Your instructions:
Please return each line in the records that contains the word "Kenya".

BEGIN Records for processing

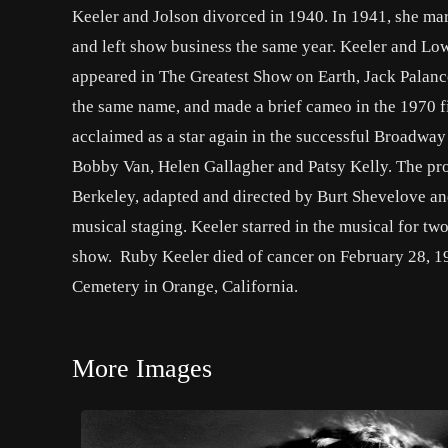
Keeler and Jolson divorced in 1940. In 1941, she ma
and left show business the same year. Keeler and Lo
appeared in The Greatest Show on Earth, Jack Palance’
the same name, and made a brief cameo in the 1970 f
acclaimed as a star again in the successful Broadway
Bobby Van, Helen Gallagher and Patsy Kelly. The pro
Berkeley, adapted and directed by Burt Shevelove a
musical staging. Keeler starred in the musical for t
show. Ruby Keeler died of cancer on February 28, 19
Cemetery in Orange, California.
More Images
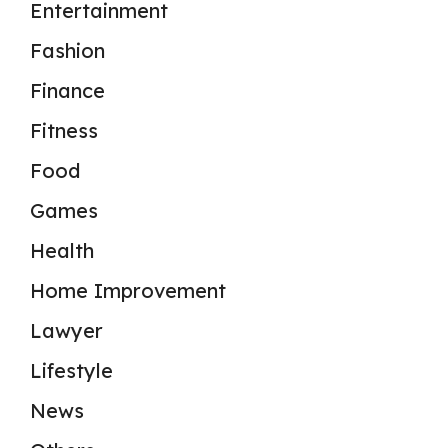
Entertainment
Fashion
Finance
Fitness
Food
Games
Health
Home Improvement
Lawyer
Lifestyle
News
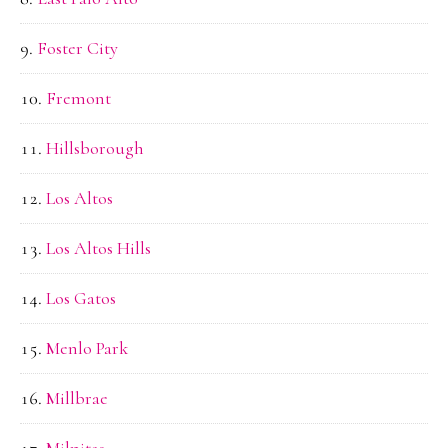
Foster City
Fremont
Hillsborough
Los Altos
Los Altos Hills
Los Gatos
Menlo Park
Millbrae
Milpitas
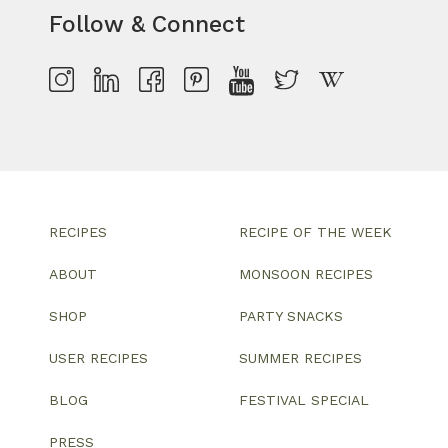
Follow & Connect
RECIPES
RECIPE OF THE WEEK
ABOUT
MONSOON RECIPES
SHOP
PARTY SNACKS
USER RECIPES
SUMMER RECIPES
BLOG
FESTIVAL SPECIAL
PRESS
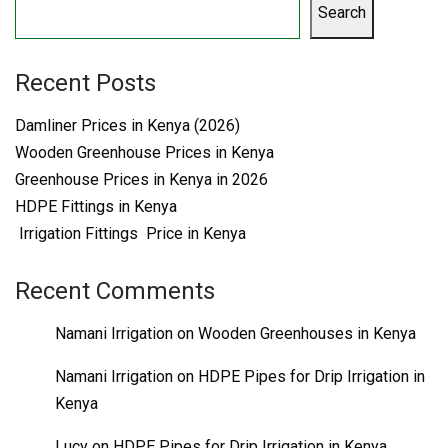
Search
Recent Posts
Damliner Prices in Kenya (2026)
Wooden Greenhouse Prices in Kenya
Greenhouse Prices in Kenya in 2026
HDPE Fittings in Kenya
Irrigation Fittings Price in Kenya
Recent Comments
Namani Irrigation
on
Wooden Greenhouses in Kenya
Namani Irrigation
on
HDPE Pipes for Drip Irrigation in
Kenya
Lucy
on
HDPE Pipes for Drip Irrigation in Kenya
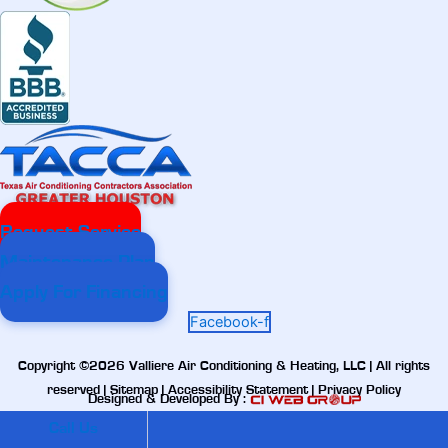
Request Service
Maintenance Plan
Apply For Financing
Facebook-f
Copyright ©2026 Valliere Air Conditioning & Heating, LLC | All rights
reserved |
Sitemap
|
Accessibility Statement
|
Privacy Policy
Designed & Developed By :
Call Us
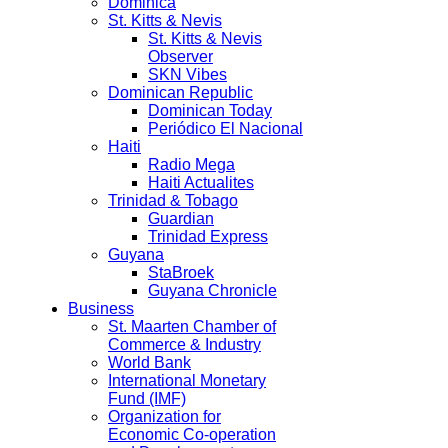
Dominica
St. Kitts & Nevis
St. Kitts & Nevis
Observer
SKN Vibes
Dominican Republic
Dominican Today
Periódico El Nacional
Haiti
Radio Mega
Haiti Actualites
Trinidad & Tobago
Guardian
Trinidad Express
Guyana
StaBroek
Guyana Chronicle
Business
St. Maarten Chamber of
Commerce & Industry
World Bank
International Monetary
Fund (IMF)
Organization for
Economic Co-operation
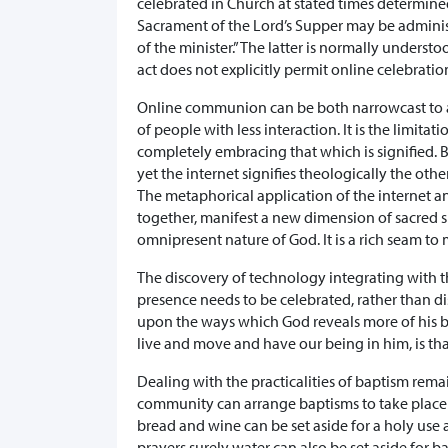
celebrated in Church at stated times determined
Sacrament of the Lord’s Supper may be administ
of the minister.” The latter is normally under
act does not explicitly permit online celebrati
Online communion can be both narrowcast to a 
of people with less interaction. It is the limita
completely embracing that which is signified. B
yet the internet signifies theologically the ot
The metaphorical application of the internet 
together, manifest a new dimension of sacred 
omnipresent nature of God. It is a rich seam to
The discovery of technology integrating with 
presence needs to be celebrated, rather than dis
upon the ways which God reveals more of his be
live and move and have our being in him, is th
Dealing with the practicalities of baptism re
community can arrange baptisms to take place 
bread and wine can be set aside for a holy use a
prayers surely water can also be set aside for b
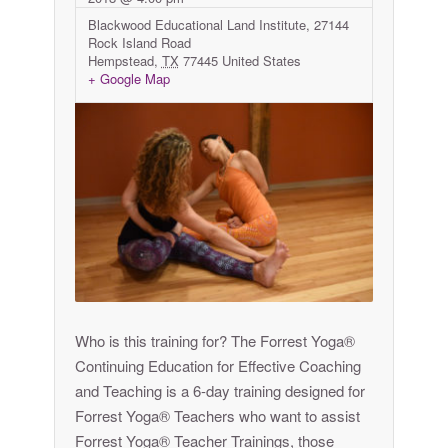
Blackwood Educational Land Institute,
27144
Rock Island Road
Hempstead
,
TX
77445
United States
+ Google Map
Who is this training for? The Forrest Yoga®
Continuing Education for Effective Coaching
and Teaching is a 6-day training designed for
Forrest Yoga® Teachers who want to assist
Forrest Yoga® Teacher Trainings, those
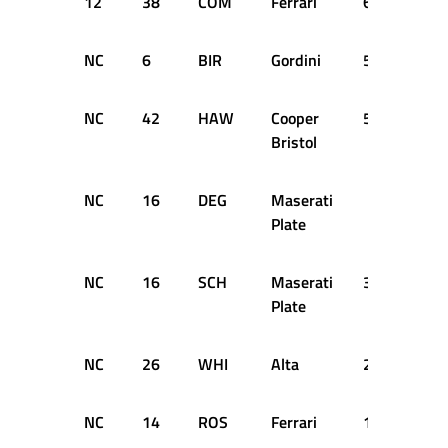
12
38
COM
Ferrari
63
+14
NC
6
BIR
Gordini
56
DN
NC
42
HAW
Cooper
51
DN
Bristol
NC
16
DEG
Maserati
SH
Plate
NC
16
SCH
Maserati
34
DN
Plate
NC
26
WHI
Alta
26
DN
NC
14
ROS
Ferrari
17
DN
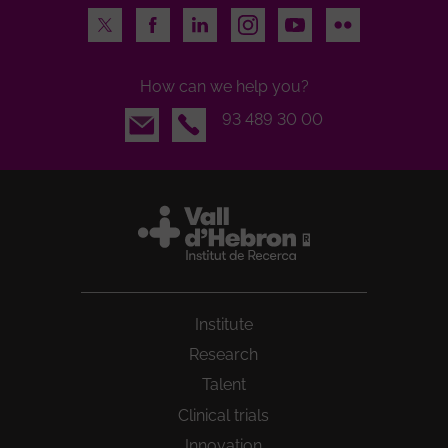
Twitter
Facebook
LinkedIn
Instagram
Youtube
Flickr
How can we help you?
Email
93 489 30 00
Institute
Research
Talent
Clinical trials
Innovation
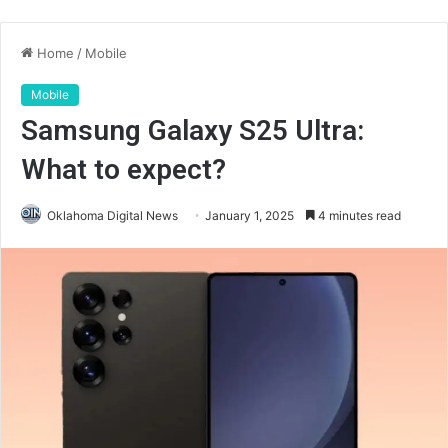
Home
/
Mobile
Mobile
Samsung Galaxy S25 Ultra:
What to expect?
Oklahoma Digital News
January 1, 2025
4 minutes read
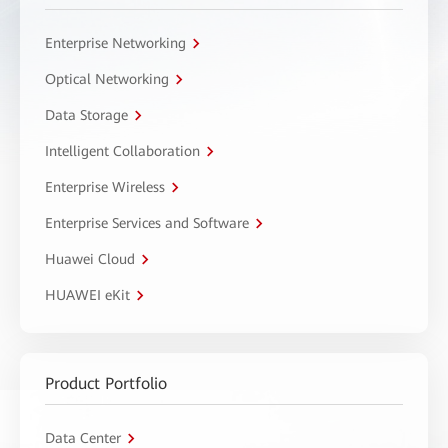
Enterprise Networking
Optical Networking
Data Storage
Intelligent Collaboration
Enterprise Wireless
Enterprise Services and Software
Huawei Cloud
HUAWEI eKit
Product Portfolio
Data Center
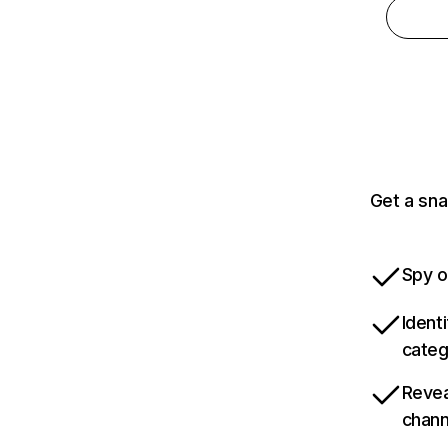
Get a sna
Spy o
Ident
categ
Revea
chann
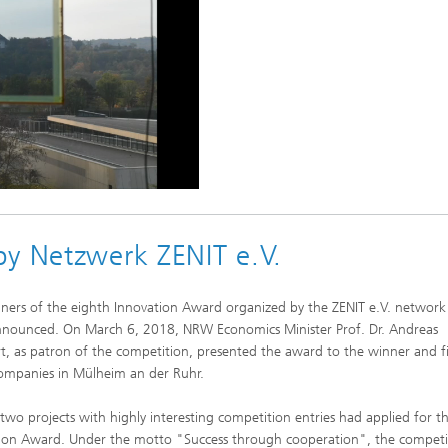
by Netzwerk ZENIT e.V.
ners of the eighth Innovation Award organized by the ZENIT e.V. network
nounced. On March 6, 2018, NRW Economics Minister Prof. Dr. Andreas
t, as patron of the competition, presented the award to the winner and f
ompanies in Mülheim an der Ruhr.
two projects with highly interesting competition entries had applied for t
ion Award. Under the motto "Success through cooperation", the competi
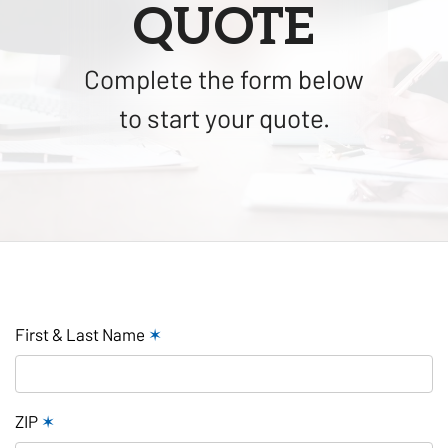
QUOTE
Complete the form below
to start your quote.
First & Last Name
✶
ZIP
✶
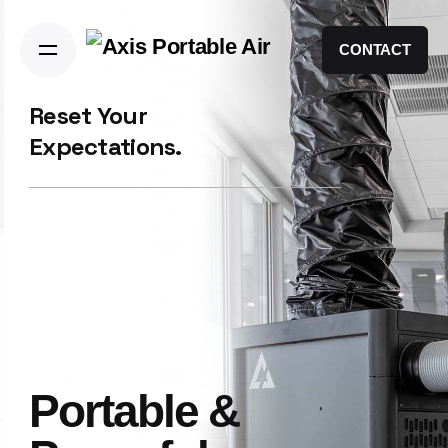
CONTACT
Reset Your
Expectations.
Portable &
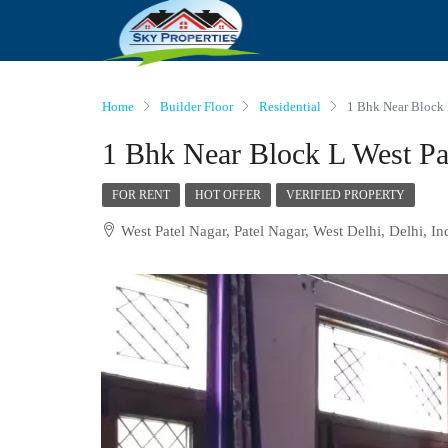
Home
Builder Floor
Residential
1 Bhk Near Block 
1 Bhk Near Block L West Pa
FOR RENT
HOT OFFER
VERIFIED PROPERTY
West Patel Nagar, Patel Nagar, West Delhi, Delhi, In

END Records for processing

Task response:
Damliner Prices in Kenya (2026)
Wooden Greenhouse Prices in Kenya
Greenhouse Prices in Kenya in 2026
HDPE Fittings in Kenya
Irrigation Fittings Price in Kenya
Wooden Greenhouses in Kenya
Kenya
HDPE Pipes for Drip Irrigation in Kenya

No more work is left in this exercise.